◆ INFORMATION
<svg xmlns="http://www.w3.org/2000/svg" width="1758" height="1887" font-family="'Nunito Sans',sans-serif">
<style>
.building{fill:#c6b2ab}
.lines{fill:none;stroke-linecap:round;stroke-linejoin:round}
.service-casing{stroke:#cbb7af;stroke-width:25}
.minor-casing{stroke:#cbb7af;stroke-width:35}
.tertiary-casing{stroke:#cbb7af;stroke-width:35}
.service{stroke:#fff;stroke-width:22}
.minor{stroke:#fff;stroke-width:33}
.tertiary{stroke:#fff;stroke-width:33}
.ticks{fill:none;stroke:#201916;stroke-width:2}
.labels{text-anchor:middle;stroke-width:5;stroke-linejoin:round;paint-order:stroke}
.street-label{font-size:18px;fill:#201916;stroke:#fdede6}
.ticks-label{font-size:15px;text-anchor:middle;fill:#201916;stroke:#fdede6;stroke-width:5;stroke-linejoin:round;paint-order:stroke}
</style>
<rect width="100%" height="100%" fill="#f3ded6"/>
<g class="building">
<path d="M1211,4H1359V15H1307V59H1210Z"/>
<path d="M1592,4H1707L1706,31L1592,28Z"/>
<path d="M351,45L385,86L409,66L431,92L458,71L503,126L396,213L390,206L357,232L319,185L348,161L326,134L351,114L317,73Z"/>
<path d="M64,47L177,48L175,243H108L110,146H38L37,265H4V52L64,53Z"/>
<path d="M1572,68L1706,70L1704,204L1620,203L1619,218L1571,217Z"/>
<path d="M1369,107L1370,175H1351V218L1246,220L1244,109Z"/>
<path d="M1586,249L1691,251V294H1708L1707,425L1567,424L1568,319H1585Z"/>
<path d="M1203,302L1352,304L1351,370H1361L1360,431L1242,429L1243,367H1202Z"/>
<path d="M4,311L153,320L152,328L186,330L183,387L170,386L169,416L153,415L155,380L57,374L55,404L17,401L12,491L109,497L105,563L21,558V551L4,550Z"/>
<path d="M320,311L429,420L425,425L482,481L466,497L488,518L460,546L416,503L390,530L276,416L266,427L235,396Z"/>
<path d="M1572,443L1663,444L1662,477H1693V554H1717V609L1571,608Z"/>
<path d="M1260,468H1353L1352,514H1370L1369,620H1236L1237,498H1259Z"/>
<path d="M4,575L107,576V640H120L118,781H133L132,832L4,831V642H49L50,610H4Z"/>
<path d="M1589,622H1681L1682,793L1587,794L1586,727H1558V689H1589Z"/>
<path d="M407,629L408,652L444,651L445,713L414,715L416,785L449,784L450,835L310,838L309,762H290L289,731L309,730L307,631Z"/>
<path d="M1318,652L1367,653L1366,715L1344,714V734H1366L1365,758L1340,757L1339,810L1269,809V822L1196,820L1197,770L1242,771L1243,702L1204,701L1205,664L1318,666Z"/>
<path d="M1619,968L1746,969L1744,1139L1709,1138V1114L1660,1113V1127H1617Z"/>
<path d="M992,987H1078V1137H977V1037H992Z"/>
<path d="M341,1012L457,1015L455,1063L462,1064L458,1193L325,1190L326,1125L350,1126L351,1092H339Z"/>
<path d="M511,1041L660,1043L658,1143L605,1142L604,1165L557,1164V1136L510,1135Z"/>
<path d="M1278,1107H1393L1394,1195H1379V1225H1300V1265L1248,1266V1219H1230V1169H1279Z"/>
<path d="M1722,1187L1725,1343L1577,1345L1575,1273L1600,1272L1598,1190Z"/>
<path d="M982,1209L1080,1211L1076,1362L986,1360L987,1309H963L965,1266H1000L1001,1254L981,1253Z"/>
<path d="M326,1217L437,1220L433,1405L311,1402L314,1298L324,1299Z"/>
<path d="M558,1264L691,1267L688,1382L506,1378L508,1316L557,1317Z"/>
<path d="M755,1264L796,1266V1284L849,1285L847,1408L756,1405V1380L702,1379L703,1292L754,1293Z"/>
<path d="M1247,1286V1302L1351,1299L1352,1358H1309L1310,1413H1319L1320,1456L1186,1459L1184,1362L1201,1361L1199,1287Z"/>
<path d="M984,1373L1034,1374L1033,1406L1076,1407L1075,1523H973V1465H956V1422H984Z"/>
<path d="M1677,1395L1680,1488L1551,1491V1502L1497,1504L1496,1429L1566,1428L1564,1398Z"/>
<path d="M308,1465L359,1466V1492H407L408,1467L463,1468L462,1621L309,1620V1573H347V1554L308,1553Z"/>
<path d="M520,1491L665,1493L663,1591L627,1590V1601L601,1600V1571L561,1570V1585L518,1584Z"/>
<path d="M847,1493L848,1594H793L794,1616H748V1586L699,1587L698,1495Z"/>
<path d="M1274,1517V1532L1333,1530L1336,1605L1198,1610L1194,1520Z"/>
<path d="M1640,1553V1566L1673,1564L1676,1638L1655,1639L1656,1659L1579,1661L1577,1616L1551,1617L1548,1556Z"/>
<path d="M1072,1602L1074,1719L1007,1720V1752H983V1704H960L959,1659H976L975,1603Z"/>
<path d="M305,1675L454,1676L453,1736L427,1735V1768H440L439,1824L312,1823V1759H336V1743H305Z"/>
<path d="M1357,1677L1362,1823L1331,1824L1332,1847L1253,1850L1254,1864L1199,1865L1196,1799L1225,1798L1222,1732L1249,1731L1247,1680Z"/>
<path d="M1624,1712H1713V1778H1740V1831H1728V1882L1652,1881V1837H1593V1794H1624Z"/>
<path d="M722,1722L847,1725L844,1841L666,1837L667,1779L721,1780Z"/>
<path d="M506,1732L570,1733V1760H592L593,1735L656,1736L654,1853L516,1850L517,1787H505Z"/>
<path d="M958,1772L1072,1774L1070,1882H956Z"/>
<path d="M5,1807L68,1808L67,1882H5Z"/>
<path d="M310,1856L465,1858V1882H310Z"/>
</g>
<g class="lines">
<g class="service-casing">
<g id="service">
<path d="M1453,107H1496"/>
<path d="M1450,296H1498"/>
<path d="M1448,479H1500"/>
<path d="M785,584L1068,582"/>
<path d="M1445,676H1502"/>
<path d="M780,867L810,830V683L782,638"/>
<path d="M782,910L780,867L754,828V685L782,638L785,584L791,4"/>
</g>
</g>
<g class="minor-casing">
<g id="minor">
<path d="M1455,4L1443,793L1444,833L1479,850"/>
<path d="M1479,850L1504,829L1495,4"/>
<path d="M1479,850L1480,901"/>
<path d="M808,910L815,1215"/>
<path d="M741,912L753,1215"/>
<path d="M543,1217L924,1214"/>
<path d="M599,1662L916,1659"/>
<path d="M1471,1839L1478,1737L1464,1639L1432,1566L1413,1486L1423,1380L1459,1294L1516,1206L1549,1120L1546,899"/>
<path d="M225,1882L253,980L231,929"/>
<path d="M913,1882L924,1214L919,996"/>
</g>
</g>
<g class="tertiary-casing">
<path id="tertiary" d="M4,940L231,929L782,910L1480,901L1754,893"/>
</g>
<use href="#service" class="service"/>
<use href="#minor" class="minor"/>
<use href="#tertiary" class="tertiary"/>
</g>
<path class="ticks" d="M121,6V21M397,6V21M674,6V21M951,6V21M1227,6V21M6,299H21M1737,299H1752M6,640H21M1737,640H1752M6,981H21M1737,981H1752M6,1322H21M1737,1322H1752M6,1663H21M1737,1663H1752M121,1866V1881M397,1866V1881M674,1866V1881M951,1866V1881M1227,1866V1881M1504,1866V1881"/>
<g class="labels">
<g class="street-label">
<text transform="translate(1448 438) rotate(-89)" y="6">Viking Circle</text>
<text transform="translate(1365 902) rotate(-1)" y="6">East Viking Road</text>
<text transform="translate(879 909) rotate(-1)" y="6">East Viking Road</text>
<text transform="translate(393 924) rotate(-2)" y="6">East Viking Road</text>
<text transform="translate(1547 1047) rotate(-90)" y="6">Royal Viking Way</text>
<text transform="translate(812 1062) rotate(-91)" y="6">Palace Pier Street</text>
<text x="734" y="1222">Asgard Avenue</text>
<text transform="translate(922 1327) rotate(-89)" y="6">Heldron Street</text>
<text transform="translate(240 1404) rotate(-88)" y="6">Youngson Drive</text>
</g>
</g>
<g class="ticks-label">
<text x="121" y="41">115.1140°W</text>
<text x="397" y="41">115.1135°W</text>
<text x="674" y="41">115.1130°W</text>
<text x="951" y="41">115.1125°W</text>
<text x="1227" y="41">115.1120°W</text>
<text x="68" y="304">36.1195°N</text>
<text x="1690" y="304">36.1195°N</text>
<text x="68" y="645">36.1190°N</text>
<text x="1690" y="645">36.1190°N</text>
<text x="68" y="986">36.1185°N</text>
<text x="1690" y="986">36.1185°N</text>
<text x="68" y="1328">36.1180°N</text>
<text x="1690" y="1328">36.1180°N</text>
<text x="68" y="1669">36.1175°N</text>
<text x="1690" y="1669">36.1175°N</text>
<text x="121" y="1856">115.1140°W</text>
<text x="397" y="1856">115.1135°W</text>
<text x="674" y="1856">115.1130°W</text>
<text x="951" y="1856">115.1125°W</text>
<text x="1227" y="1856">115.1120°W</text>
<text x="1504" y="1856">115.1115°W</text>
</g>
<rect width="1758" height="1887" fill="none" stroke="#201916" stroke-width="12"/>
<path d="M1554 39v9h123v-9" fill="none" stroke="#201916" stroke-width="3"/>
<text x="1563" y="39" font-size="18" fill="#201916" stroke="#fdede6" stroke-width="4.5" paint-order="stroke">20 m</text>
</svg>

◆ WORK TO BE COMPLETED
Search the records for the string "building" and return every line in which it occurs.

◆ YOUR RESPONSE
.building{fill:#c6b2ab}
<g class="building">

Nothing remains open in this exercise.